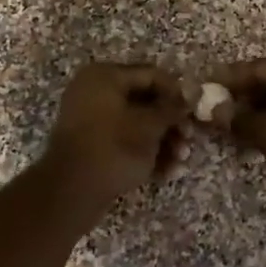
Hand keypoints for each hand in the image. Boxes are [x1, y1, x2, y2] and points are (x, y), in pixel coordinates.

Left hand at [40, 63, 191, 211]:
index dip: (176, 92)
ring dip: (162, 141)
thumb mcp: (149, 126)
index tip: (195, 111)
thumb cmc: (114, 148)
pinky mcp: (90, 145)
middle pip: (144, 101)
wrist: (71, 191)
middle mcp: (94, 91)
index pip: (150, 75)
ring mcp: (89, 119)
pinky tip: (166, 172)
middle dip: (170, 123)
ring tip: (180, 161)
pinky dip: (144, 153)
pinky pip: (122, 141)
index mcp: (105, 76)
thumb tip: (189, 96)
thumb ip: (171, 108)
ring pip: (135, 124)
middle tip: (189, 139)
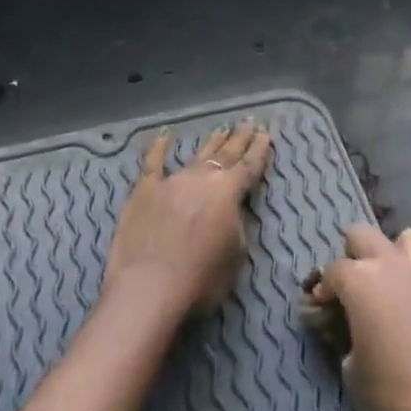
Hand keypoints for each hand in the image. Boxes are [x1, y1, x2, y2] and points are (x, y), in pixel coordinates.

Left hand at [102, 121, 272, 318]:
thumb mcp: (235, 254)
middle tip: (248, 123)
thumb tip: (230, 211)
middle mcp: (202, 179)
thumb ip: (236, 225)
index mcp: (229, 192)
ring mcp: (172, 181)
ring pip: (197, 156)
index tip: (265, 134)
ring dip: (211, 142)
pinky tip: (164, 135)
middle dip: (239, 139)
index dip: (259, 150)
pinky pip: (152, 164)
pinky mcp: (144, 191)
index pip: (249, 166)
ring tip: (222, 128)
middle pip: (225, 155)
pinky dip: (158, 148)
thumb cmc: (201, 278)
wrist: (149, 287)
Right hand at [312, 227, 410, 410]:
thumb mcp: (355, 374)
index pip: (333, 269)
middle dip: (354, 254)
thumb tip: (355, 339)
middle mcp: (395, 266)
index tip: (322, 308)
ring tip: (394, 285)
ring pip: (410, 239)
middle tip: (353, 286)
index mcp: (362, 280)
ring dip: (397, 255)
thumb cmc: (399, 394)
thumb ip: (349, 343)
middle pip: (364, 235)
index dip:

● ● ● ● ●

■ THE TASK ■
Among the entries above, copy exactly the stretch from the line holding "wrist: (71, 191)" through the line holding "wrist: (149, 287)", leaving out any pictures.

■ TASK RESPONSE ■
wrist: (71, 191)
middle mcp: (94, 91)
index pip: (150, 75)
ring mcp: (89, 119)
pinky tip: (166, 172)
middle dip: (170, 123)
ring tip: (180, 161)
pinky dip: (144, 153)
pinky pip: (122, 141)
index mcp: (105, 76)
thumb tip: (189, 96)
thumb ip: (171, 108)
ring pip: (135, 124)
middle tip: (189, 139)
Hand keypoints for each hand in the image. Boxes are [x1, y1, x2, y2] and points are (x, y), in pixel coordinates.

Left hand at [102, 121, 272, 318]:
thumb mcp: (235, 254)
middle tip: (248, 123)
thumb tip: (230, 211)
middle mcp: (202, 179)
thumb ip: (236, 225)
index mcp: (229, 192)
ring mcp: (172, 181)
ring pip: (197, 156)
index tip: (265, 134)
ring dip: (211, 142)
pinky tip: (164, 135)
middle dip: (239, 139)
index dip: (259, 150)
pinky pip: (152, 164)
pinky mcp: (144, 191)
index pip: (249, 166)
ring tip: (222, 128)
middle pip: (225, 155)
pinky dip: (158, 148)
thumb cmc: (201, 278)
wrist: (149, 287)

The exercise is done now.